A Foreman’s Perspective; How Construction Has Changed
June 17, 2021
A Build Your Future Arizona investor with a formal Diversity policy worth emulating, is DP Electric. Today we want to highlight the experiences of one of its employees who has been there, working through the years, and who offers his perspective into the ways construction has evolved. We touch base with Julio Alvarado, General Foreman at DP Electric, who worked his way up through the ranks, starting as a journeyman and recently received the honor of General Foreman of the Year for both 2019 and 2020. It helps to get the point of view of someone who is living through these changes, and who can tell us what it looks like from the inside out.
When asked about his own assumptions starting out in the skilled crafts, Julio (like a lot of people) didn’t initially see it as a viable career path. ‘My assumption was that it was temporary. I didn’t think I could make a career out of construction. Boy, was I wrong about that.” The construction industry has the perception of being a “job” for laborers, and not a serious career track.
As Julio aptly points out, this couldn’t be further from the truth. One way construction has been revamping its image is by showing the younger generation starting out and career-changers that there is earning potential for a career in the skilled crafts. Through apprenticeship programs and specialized training, you can really write your own story and go on to an exciting, fulfilling career.
Even though opportunity is there, as a Latino in the construction industry, Alvarado concedes that it hasn’t always been easy for him. Though he’s earned some accolades in his recent past, these wins came after years of hard work. Alvarado knew starting out that he’d “have to work twice as hard to get the recognition of being a great leader. Sometimes you just don’t get the recognition that is deserved.” Unfortunately, the research bears this experience out. Nearly ¼ of employees in one survey, by the hiring website Indeed, report being discriminated against at work.
DP Electric has modeled diversity initiatives, essentially by making them part of the mission statement to combat qualms against diversity in the industry. The company’s stated Diversity Policy carefully lays out a comprehensive case for diversity and inclusion as underpinning every aspect of the company’s culture. Each employee is made aware of this policy during onboarding which upholds respectful communication and a zero-tolerance approach to workplace discrimination.
DP Electric also explicitly states that they “embrace and encourage our employees’ differences in age, color, disability, ethnicity, family or marital status, gender identity or expression, language, national origin, physical and mental ability, political affiliation, race, religion, sexual orientation, socio-economic status, veteran status” so that every new hire understands the expectations and standards that he or she is expected to uphold as a part of the DP Electric family. In this way, there are no surprises or miscommunications on the job.

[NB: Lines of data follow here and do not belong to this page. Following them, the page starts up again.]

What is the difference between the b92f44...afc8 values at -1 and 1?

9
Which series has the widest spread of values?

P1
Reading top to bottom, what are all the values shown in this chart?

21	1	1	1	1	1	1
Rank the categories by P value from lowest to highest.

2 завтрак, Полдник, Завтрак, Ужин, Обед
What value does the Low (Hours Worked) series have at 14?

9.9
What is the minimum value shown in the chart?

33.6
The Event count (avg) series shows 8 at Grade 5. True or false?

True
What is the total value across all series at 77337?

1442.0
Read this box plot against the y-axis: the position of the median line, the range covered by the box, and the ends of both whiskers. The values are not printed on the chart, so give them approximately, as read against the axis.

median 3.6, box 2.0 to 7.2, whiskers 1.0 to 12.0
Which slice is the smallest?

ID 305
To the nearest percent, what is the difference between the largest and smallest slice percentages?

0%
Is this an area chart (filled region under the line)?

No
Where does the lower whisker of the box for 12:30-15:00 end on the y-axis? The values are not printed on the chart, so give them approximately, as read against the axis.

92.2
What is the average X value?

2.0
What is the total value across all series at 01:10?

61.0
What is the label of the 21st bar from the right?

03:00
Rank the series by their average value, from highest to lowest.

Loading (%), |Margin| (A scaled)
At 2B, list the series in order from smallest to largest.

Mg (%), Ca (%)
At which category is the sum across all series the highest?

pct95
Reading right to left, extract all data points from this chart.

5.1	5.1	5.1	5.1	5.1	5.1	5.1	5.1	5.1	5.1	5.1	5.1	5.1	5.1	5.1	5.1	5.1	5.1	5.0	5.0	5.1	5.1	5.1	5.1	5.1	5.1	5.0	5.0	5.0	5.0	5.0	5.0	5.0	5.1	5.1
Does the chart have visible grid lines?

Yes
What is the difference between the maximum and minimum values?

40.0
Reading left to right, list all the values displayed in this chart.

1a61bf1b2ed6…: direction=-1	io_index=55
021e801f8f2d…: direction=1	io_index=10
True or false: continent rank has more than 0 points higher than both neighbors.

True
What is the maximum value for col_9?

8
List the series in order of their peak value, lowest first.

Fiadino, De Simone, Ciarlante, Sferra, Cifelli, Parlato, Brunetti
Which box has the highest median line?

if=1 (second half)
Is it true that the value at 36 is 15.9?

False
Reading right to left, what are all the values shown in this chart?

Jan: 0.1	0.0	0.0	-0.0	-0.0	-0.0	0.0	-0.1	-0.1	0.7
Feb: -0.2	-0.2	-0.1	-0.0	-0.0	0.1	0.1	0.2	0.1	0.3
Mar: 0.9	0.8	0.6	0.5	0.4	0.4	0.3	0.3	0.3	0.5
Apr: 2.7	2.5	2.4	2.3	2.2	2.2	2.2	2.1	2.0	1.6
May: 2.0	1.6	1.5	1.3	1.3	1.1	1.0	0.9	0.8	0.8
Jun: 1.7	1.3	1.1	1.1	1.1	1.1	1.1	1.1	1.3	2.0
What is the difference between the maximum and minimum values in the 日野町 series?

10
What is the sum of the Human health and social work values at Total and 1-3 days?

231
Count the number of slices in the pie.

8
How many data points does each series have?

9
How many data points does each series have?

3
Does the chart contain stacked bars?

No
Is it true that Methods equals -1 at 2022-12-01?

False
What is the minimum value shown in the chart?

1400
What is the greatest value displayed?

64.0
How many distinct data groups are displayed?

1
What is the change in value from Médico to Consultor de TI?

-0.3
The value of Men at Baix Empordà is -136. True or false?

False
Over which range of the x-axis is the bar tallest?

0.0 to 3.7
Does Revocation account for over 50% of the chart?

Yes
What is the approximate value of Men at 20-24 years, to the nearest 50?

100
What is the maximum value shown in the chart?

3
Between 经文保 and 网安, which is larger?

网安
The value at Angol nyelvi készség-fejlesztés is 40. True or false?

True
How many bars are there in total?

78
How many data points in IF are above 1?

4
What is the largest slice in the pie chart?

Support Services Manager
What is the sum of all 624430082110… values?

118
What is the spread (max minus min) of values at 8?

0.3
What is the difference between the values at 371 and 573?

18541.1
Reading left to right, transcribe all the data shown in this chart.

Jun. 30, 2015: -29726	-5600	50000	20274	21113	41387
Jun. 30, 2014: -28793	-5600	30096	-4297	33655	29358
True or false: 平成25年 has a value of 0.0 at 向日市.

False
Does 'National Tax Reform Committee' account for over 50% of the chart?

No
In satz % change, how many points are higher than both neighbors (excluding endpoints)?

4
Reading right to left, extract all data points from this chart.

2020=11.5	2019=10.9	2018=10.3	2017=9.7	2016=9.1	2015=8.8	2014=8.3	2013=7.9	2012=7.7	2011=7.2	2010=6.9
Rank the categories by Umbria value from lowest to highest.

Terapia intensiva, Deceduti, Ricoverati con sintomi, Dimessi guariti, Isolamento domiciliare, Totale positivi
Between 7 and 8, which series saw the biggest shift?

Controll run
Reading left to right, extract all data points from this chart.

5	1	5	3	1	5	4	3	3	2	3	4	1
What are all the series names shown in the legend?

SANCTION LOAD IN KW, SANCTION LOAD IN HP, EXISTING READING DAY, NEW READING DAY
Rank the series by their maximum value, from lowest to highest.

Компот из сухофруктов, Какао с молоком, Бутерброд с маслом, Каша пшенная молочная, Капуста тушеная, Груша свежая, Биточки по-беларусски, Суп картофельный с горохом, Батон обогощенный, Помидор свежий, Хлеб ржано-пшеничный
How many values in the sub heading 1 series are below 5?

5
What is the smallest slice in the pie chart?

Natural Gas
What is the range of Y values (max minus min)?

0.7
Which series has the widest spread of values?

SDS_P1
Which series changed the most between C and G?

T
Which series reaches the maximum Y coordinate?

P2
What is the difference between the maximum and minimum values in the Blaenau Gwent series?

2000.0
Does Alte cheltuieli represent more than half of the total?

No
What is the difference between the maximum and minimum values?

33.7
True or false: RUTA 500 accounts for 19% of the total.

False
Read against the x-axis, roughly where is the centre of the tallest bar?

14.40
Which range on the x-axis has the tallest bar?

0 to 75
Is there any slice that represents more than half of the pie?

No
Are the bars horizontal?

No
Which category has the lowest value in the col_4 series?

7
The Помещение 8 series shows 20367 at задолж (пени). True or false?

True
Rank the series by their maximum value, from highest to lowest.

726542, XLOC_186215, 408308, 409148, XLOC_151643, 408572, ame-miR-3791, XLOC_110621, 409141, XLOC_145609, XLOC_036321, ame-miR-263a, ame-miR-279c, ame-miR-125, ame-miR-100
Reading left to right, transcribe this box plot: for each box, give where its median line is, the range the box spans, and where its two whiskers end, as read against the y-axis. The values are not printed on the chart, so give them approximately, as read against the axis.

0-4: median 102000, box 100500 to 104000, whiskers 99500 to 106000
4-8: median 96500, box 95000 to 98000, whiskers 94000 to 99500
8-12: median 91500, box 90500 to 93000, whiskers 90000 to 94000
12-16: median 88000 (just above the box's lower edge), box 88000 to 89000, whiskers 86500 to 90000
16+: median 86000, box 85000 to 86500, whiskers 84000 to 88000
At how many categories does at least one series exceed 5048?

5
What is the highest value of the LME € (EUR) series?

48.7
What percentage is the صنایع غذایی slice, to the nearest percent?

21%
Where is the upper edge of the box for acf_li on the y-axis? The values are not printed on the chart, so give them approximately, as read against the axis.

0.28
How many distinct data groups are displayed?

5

Julio shares that he’s witnessed progress firsthand. He remembers that when he started out diversity and inclusion was not really on the industry’s radar the way it is today. Today, the industry is actively “getting rid of barriers and stereotypes – hiring different ethnicities and women. I can definitely see a change in the industry from 20 years ago.” Though construction may not have been an early adopter to the principles of diversity and inclusion, it’s hard to argue that the industry has benefited (and continues to benefit from) policies that foster innovation and a variety of perspectives. Over and over, it’s been shown that diversity improves outcomes and benefits your bottom line.
When asked how the industry could do better to recruit a more diverse workforce, Alvarado circles back to an earlier point he made about industry perceptions. “It would be helpful if the industry could find a way to market the fact this is a very well-paying career and that you can take advantage of free schooling.” Such as DP Electric’s Accredited Apprenticeship Program. Additionally, you must still remind people that construction offers well-paying jobs where you have many growth opportunities. If we can encourage job seekers about the potential in construction, we will energize and inspire a whole new generation of leaders in the industry.
When we ask Alvarado for his thoughts on the next generation, who might have uncertainty about acceptance or inclusion in construction, he strikes a decidedly optimistic note. “Don’t make assumptions about construction. This is a career where you get to make lots of friends on the way and earn a pretty good living.” And finally, after a bit more reflection, “It’s actually not as hard as it looks when you put your mind to it.”